This summer Turkey became the latest victim of President Trump's global trade war, hallmarking a new low in already rocky US-Turkey relations; pushing Turkey to the brink of economic crisis as the Lira collapsed. The difference with Turkey as opposed to other countries, was that Trump not only enacted economic tariffs on the country, but also introduced personal sanctions against senior members of the Turkish government - sanctions which had previously only been reserved for staunch US enemies, not a NATO ally.
This poses the questions: what has caused US-Turkey relations to reach such an irreconcilable state; what consequences does this have for Turkey’s future role in the international community?
Perhaps unsurprisingly for a country, such as the US, which takes its engrained evangelical roots so seriously, the short term catalyst for the recent drop in relations was a dispute over an American missionary - pastor Andrew Brunson. Brunson, who has been in Turkish jail for two years and faces thirty-five more has been accused by Ankara of espionage through the involvement in the failed 2016 coup d'état to overthrow Turkish President Recep Tayyip Erdoğan. Denying the charges against him, and reportedly in increasing ill-health, Turkey has resisted demands from Washington for Brunson's release - leading to the backlash by the Trump administration.

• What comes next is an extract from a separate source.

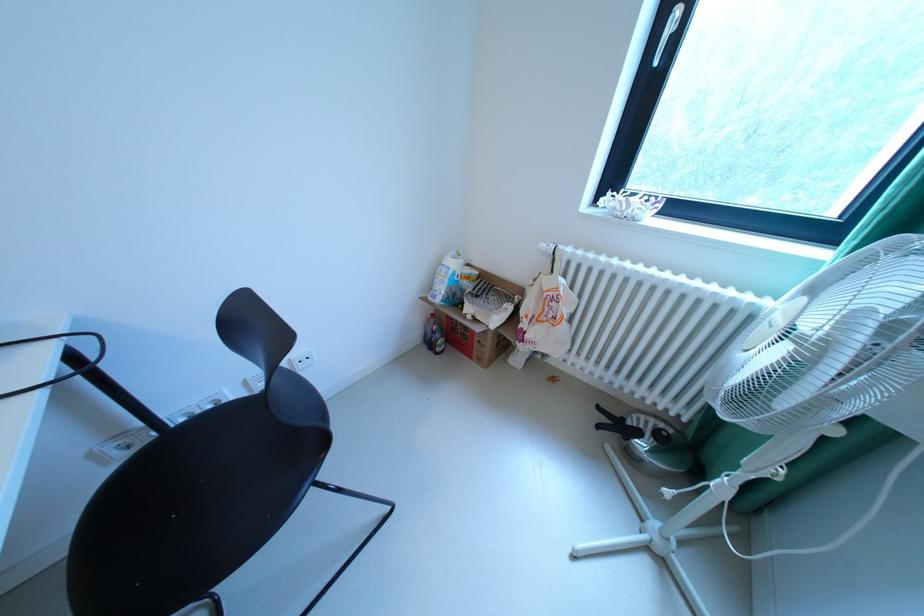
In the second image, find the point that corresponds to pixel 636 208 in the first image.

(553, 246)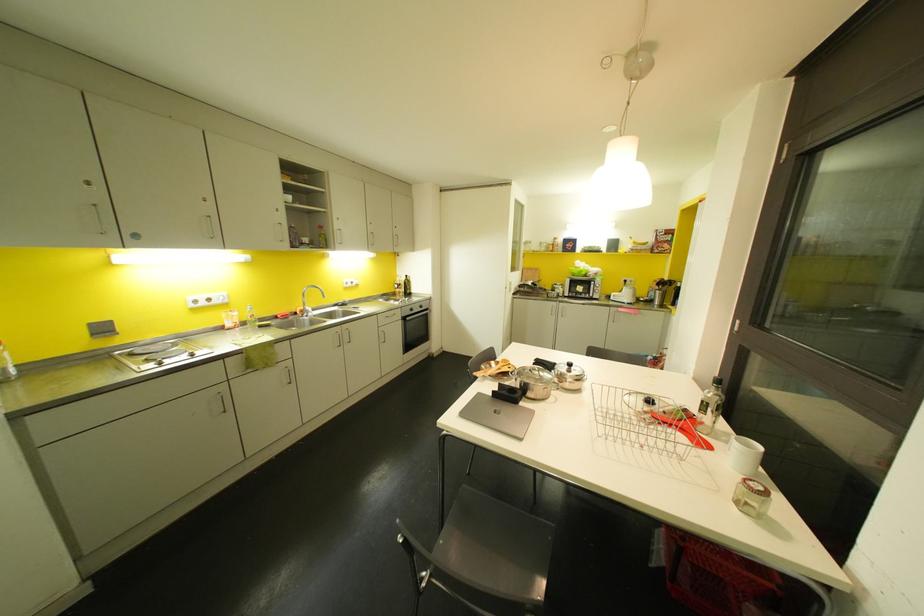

Ankara, meanwhile, has for years been particularly thornful that the US continues to provide safe haven to exiled Turkish cleric, Fethullah Gülen. Gülen, leader of the aptly named 'Gülen Movement’, which promotes a tolerant and altruistic agenda of Islam in Turkey, is considered a terrorist by his home state. Having been accused of being the conspirator behind the 2016 coup to which he denies, Erdoğan is obsessed with gaining vengeance on the cleric, who is said to have inspired the work of Brunson. US-Turkish relations must therefore be viewed, at least until any potential prisoner release take place, through the contextual lens of these two men. (HERE)

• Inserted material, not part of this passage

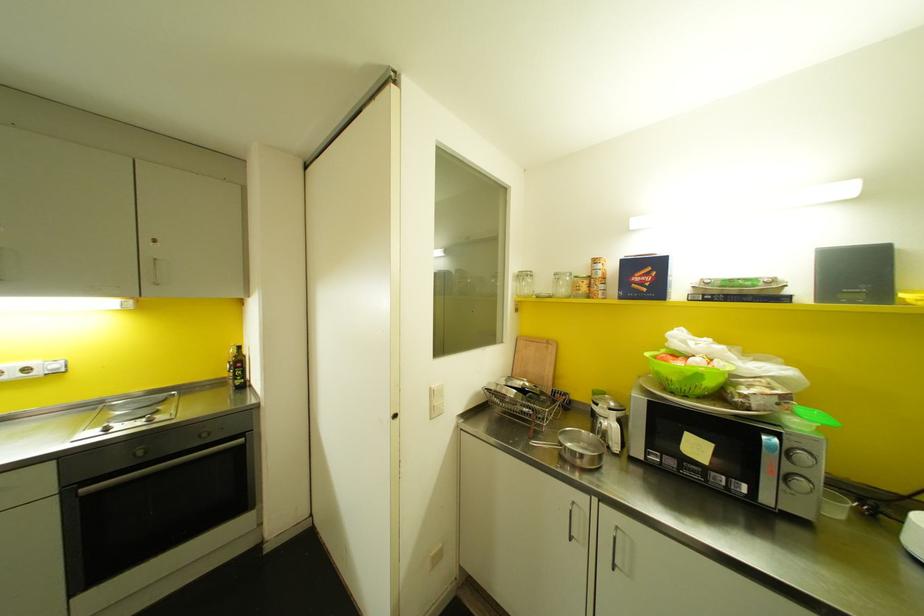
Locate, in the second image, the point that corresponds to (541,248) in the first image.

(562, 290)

Trump's doubling of tariffs on Turkish aluminium and steel in particular is economically maniacal, and will have a greater effect on the Turkish citizen and foreign investors than the Turkish government elites themselves. However, Washington can be proud for finally taking a stand against Erdoğan 's brutish authoritarianism.
Since the failed 2016 coup Erdoğan has consolidated power in his de-facto dictatorship, purging tens of thousands of teachers, bureaucrats and academics. Journalists and judges too have faced the wrath of Erdoğan; with media outlets non-supportive of the ruling AKP party harassed, intimidated and shut down. The public have been all-but censored from opposition news. (HERE) Further too in April 2017, Turkey approved a constitutional referendum (fraught with voter intimidation and suppression), which by abolished the parliamentary system of government and formalised Turkey’s transition to an elected dictatorship.

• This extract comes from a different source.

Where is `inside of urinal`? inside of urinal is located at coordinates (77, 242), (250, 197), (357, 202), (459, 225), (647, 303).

This extirpation of what was once at least a partially liberal-democratic state has, until now, been met with deaf ears by an international community scared of facing up to a NATO ‘ally.’ Trump’s sanctions therefore, even if enacted for the wrong reasons (as an evangelical figure should never dictate international politics), represent a positive change in this attitude; demonstrate that Turkey can and will be forced to pay a price for its actions.
Rocky US-Turkey relations have been further complicated over the issue of the Kurdish people, especially in the geopolitical context of the ongoing Syrian Civil War. The Kurds, an ethnic group spanning several countries in the region who, frequently terrorised by the Turkish regime, have long sought self-determination. While various Kurdish factions have received international backing in their involvement in the Civil War against Daesh and the Syrian government, the US’s support for the YPG, the Kurdish People’s Protection Unit, has angered Ankara in particular. This, as well as Turkey’s continuing cosying up to Russian aggression, through the purchasing of arms and munitions, has made US-Turkey relations even more fraught.
Even with these fraying relations and continuing aggression, Turkey continues to be an official member of NATO – but is this continuing membership still tenable?
Membership of NATO is based on a shared commitment to mutual defence; military cooperation – that if one country in the alliance is attacked, it is as if all are under attack. In this sense, while not a politically oriented organisation, NATO is based on a shared set of common values and principles.
Erdoğan’s Turkey has made it clear, through not only its domestic authoritarianism, but also aggressive policies internationally, that it is no longer able to be defended and no longer wishes to abide by the values NATO promotes. Albeit to the sad detriment of the Turkish people, Turkey should therefore no longer be protected under the guise of alliance but should be shunned in the international community; banished from NATO.